(Collected data)
--*--

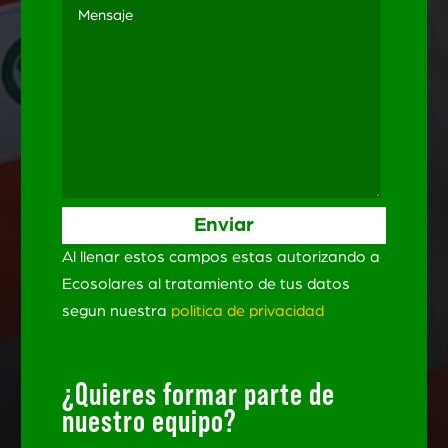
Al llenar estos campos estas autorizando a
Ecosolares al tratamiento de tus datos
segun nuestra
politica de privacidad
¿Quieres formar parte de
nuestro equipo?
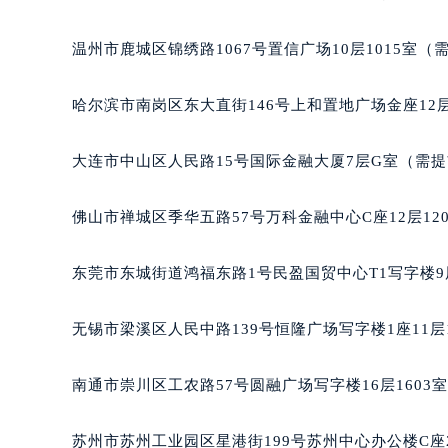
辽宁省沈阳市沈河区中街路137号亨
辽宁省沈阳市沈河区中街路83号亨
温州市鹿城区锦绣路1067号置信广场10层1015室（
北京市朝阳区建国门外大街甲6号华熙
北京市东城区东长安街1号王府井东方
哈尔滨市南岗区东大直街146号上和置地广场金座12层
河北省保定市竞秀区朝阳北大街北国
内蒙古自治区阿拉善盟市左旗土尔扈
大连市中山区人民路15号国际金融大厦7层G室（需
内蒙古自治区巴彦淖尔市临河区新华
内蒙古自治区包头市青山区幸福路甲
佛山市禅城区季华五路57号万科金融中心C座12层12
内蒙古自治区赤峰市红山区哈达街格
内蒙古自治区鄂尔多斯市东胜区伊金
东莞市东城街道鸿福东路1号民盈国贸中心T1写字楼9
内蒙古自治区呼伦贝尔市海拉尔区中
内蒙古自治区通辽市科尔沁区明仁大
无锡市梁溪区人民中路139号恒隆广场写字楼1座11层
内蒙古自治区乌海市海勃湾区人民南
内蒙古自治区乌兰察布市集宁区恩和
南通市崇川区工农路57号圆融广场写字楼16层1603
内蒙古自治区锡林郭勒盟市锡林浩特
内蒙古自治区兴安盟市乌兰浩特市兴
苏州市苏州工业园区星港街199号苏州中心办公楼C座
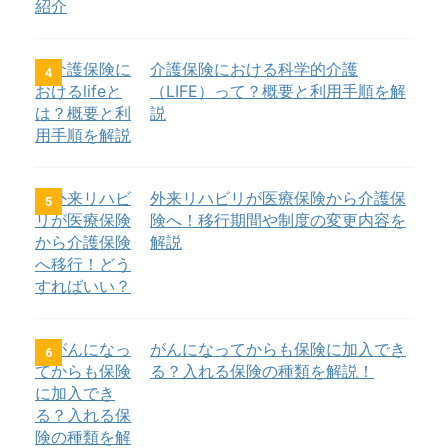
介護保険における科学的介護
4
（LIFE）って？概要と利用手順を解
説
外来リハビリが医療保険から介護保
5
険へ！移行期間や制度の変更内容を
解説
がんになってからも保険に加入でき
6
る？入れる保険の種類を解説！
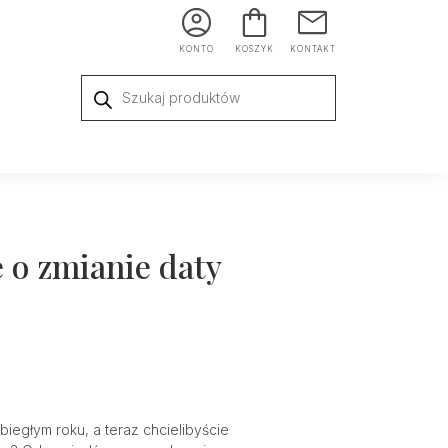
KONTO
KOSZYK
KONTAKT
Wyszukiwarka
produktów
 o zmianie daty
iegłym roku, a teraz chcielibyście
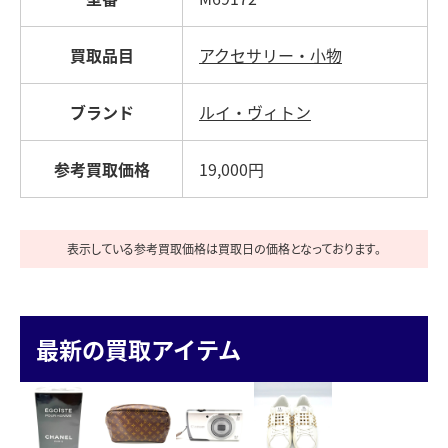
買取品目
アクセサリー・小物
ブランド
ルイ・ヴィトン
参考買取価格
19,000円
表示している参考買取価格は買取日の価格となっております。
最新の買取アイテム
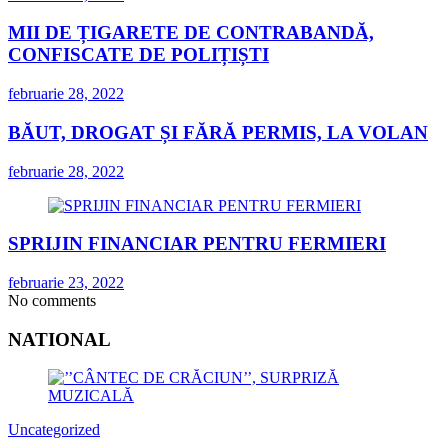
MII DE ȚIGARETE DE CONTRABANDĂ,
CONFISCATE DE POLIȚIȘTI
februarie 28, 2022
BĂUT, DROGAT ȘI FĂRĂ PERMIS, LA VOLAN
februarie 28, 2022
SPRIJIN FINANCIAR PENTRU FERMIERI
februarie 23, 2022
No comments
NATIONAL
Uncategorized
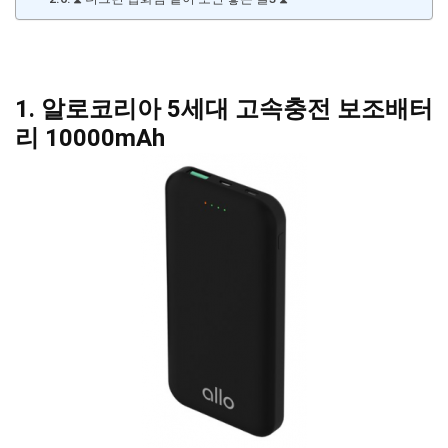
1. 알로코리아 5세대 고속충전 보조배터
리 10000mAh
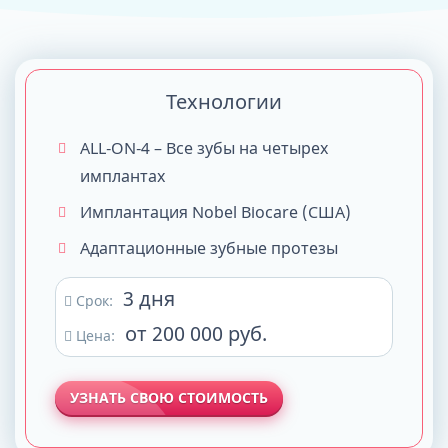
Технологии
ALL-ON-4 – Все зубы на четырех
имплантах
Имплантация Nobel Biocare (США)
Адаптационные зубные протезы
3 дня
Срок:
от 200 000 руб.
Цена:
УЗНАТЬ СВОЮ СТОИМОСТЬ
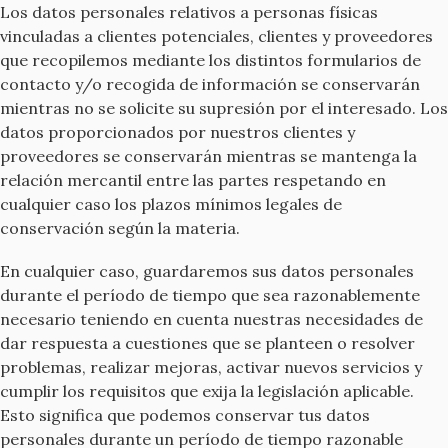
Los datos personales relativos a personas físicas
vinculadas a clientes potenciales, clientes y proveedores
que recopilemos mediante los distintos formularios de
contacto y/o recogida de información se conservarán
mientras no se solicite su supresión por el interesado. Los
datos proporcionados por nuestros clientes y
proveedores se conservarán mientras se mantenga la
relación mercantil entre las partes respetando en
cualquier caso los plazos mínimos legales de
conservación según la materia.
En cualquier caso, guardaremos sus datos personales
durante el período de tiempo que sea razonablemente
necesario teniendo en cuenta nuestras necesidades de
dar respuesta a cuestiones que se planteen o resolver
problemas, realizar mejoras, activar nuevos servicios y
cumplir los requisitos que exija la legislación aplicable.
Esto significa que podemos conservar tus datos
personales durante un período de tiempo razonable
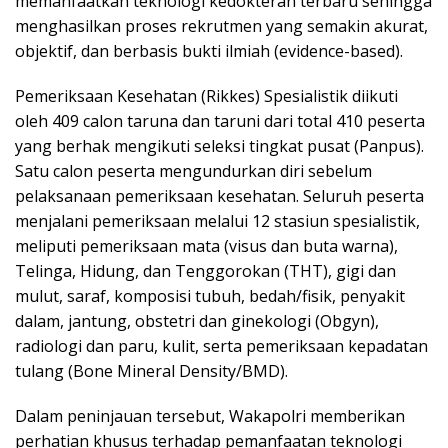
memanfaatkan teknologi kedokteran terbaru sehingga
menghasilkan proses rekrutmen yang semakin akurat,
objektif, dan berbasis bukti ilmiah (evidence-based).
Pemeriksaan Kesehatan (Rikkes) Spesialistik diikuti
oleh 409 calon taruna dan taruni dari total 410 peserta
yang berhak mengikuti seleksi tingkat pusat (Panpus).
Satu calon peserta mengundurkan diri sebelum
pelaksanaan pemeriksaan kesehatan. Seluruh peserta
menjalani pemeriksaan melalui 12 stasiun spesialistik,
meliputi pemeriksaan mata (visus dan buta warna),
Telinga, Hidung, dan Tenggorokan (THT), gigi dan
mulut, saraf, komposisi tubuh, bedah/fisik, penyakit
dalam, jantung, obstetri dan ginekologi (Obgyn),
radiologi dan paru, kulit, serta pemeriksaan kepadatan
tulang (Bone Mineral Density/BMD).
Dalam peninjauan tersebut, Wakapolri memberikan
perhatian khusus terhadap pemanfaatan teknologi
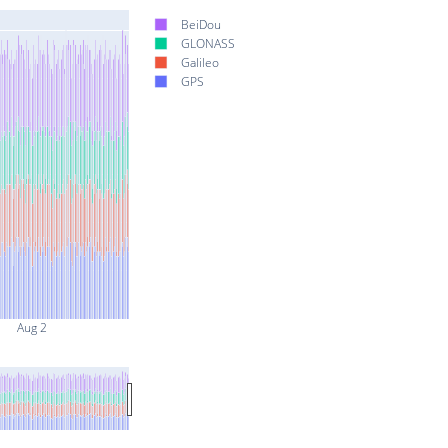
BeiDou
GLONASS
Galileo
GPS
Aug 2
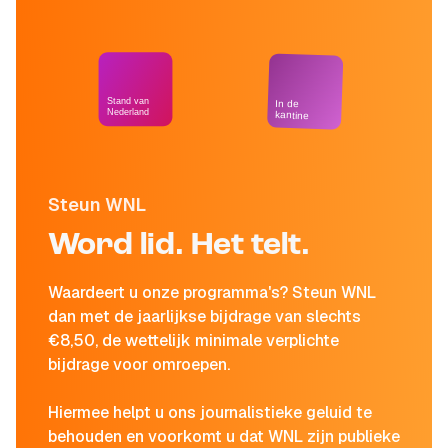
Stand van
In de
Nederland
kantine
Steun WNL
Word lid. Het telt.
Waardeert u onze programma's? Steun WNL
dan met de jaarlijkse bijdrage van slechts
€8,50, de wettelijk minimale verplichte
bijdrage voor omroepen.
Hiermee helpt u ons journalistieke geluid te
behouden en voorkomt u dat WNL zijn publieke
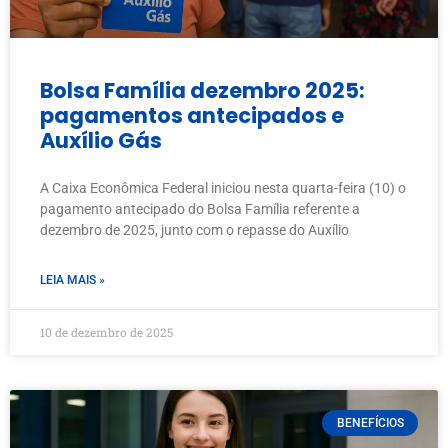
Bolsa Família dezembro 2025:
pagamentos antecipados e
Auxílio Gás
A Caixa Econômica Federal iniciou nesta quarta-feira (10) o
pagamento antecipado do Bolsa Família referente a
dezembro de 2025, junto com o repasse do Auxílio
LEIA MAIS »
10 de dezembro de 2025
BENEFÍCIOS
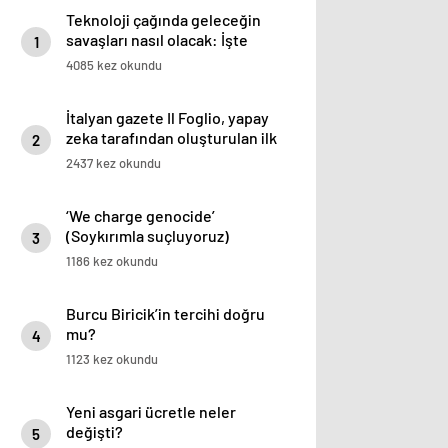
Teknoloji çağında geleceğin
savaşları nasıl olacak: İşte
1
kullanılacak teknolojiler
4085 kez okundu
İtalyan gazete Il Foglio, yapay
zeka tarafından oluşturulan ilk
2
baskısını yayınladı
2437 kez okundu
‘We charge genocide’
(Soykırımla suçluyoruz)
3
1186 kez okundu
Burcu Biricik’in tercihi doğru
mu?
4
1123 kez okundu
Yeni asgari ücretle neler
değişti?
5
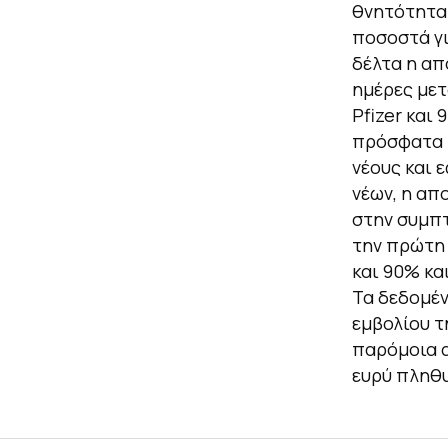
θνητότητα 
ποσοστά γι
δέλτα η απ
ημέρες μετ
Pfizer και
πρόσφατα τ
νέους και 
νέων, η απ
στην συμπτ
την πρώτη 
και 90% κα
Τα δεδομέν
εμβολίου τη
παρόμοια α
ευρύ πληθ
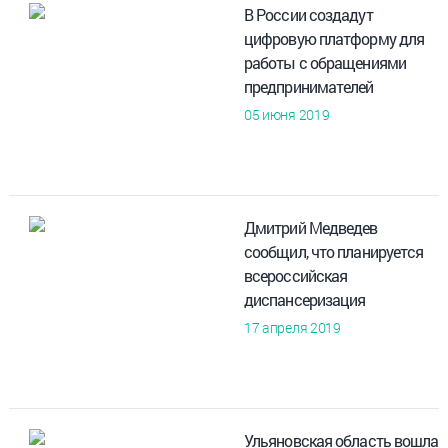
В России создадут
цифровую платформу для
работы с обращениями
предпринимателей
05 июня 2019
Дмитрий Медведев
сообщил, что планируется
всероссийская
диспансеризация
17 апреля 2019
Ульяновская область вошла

--*--

Please return every one of the lines above word for word, leaving out the pictures.

Al llenar estos campos estas autorizando a
Ecosolares al tratamiento de tus datos
segun nuestra
politica de privacidad
¿Quieres formar parte de
nuestro equipo?
辽宁省沈阳市沈河区中街路137号亨
辽宁省沈阳市沈河区中街路83号亨
温州市鹿城区锦绣路1067号置信广场10层1015室（
北京市朝阳区建国门外大街甲6号华熙
北京市东城区东长安街1号王府井东方
哈尔滨市南岗区东大直街146号上和置地广场金座12层
河北省保定市竞秀区朝阳北大街北国
内蒙古自治区阿拉善盟市左旗土尔扈
大连市中山区人民路15号国际金融大厦7层G室（需
内蒙古自治区巴彦淖尔市临河区新华
内蒙古自治区包头市青山区幸福路甲
佛山市禅城区季华五路57号万科金融中心C座12层12
内蒙古自治区赤峰市红山区哈达街格
内蒙古自治区鄂尔多斯市东胜区伊金
东莞市东城街道鸿福东路1号民盈国贸中心T1写字楼9
内蒙古自治区呼伦贝尔市海拉尔区中
内蒙古自治区通辽市科尔沁区明仁大
无锡市梁溪区人民中路139号恒隆广场写字楼1座11层
内蒙古自治区乌海市海勃湾区人民南
内蒙古自治区乌兰察布市集宁区恩和
南通市崇川区工农路57号圆融广场写字楼16层1603
内蒙古自治区锡林郭勒盟市锡林浩特
内蒙古自治区兴安盟市乌兰浩特市兴
苏州市苏州工业园区星港街199号苏州中心办公楼C座
介護保険における科学的介護
4
（LIFE）って？概要と利用手順を解
説
外来リハビリが医療保険から介護保
5
険へ！移行期間や制度の変更内容を
解説
がんになってからも保険に加入でき
6
る？入れる保険の種類を解説！
KONTO
KOSZYK
KONTAKT
Wyszukiwarka
produktów
 o zmianie daty
iegłym roku, a teraz chcielibyście
買取品目
アクセサリー・小物
ブランド
ルイ・ヴィトン
参考買取価格
19,000円
表示している参考買取価格は買取日の価格となっております。
最新の買取アイテム
MII DE ȚIGARETE DE CONTRABANDĂ,
CONFISCATE DE POLIȚIȘTI
februarie 28, 2022
BĂUT, DROGAT ȘI FĂRĂ PERMIS, LA VOLAN
februarie 28, 2022
SPRIJIN FINANCIAR PENTRU FERMIERI
februarie 23, 2022
No comments
NATIONAL
Uncategorized
1. 알로코리아 5세대 고속충전 보조배터
리 10000mAh
Технологии
ALL-ON-4 – Все зубы на четырех
имплантах
Имплантация Nobel Biocare (США)
Адаптационные зубные протезы
3 дня
Срок:
от 200 000 руб.
Цена:
УЗНАТЬ СВОЮ СТОИМОСТЬ
Los datos personales relativos a personas físicas
vinculadas a clientes potenciales, clientes y proveedores
que recopilemos mediante los distintos formularios de
contacto y/o recogida de información se conservarán
mientras no se solicite su supresión por el interesado. Los
datos proporcionados por nuestros clientes y
proveedores se conservarán mientras se mantenga la
relación mercantil entre las partes respetando en
cualquier caso los plazos mínimos legales de
conservación según la materia.
En cualquier caso, guardaremos sus datos personales
durante el período de tiempo que sea razonablemente
necesario teniendo en cuenta nuestras necesidades de
dar respuesta a cuestiones que se planteen o resolver
problemas, realizar mejoras, activar nuevos servicios y
cumplir los requisitos que exija la legislación aplicable.
Esto significa que podemos conservar tus datos
personales durante un período de tiempo razonable
memanfaatkan teknologi kedokteran terbaru sehingga
menghasilkan proses rekrutmen yang semakin akurat,
objektif, dan berbasis bukti ilmiah (evidence-based).
Pemeriksaan Kesehatan (Rikkes) Spesialistik diikuti
oleh 409 calon taruna dan taruni dari total 410 peserta
yang berhak mengikuti seleksi tingkat pusat (Panpus).
Satu calon peserta mengundurkan diri sebelum
pelaksanaan pemeriksaan kesehatan. Seluruh peserta
menjalani pemeriksaan melalui 12 stasiun spesialistik,
meliputi pemeriksaan mata (visus dan buta warna),
Telinga, Hidung, dan Tenggorokan (THT), gigi dan
mulut, saraf, komposisi tubuh, bedah/fisik, penyakit
dalam, jantung, obstetri dan ginekologi (Obgyn),
radiologi dan paru, kulit, serta pemeriksaan kepadatan
tulang (Bone Mineral Density/BMD).
Dalam peninjauan tersebut, Wakapolri memberikan
perhatian khusus terhadap pemanfaatan teknologi
BeiDou
GLONASS
Galileo
GPS
Aug 2
Stand van
In de
Nederland
kantine
Steun WNL
Word lid. Het telt.
Waardeert u onze programma's? Steun WNL
dan met de jaarlijkse bijdrage van slechts
€8,50, de wettelijk minimale verplichte
bijdrage voor omroepen.
Hiermee helpt u ons journalistieke geluid te
behouden en voorkomt u dat WNL zijn publieke
Bolsa Família dezembro 2025:
pagamentos antecipados e
Auxílio Gás
A Caixa Econômica Federal iniciou nesta quarta-feira (10) o
pagamento antecipado do Bolsa Família referente a
dezembro de 2025, junto com o repasse do Auxílio
LEIA MAIS »
10 de dezembro de 2025
BENEFÍCIOS
Teknoloji çağında geleceğin
savaşları nasıl olacak: İşte
1
kullanılacak teknolojiler
4085 kez okundu
İtalyan gazete Il Foglio, yapay
zeka tarafından oluşturulan ilk
2
baskısını yayınladı
2437 kez okundu
‘We charge genocide’
(Soykırımla suçluyoruz)
3
1186 kez okundu
Burcu Biricik’in tercihi doğru
mu?
4
1123 kez okundu
Yeni asgari ücretle neler
değişti?
5
θνητότητα 
ποσοστά γι
δέλτα η απ
ημέρες μετ
Pfizer και
πρόσφατα τ
νέους και 
νέων, η απ
στην συμπτ
την πρώτη 
και 90% κα
Τα δεδομέν
εμβολίου τη
παρόμοια α
ευρύ πληθ
В России создадут
цифровую платформу для
работы с обращениями
предпринимателей
05 июня 2019
Дмитрий Медведев
сообщил, что планируется
всероссийская
диспансеризация
17 апреля 2019
Ульяновская область вошла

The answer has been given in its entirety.